§ **WHAT YOU ARE ASKED TO DO**: Read through the data and report every line in which the word "scene" occurs.

::::::

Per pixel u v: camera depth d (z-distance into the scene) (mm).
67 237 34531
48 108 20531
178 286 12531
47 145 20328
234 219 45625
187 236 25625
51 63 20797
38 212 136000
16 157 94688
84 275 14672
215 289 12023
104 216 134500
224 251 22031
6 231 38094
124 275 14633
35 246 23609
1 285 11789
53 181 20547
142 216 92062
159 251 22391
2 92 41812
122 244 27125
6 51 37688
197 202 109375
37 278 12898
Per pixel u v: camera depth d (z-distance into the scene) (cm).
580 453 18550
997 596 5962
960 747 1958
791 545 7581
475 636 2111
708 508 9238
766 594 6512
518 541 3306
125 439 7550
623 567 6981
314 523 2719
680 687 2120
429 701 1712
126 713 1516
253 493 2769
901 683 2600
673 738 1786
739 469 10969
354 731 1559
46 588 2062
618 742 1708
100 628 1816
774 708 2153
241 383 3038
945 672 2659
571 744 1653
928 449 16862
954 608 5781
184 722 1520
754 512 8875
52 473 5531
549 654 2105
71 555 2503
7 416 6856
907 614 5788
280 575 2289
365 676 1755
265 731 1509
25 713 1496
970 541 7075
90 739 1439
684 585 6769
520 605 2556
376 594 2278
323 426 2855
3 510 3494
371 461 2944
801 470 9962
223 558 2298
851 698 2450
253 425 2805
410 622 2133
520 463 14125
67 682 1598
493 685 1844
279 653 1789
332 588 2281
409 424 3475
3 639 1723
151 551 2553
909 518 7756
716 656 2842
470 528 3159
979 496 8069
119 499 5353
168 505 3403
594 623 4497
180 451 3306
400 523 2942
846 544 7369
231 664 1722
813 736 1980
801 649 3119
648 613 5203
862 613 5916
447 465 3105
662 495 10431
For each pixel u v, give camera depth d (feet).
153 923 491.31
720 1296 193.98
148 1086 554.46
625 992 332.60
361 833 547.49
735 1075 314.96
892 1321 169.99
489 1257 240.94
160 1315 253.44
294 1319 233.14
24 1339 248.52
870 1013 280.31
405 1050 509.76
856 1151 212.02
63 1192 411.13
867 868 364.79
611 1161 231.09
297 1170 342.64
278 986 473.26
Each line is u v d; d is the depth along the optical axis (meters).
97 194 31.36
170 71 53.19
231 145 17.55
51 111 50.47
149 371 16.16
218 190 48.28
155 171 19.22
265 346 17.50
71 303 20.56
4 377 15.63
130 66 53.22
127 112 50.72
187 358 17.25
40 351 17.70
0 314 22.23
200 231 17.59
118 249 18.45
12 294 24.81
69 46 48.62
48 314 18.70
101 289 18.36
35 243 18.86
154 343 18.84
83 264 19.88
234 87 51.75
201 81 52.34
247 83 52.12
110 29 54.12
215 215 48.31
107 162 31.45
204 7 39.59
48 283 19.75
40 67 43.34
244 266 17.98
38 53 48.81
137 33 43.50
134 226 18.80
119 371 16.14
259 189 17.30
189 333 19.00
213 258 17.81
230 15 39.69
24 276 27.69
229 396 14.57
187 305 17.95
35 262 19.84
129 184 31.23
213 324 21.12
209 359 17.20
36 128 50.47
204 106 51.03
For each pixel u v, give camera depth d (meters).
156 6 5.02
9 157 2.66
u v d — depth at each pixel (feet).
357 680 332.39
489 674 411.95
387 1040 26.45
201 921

::::::

§ **SOLUTION TO THIS EXERCISE**:
Per pixel u v: camera depth d (z-distance into the scene) (mm).
Per pixel u v: camera depth d (z-distance into the scene) (cm).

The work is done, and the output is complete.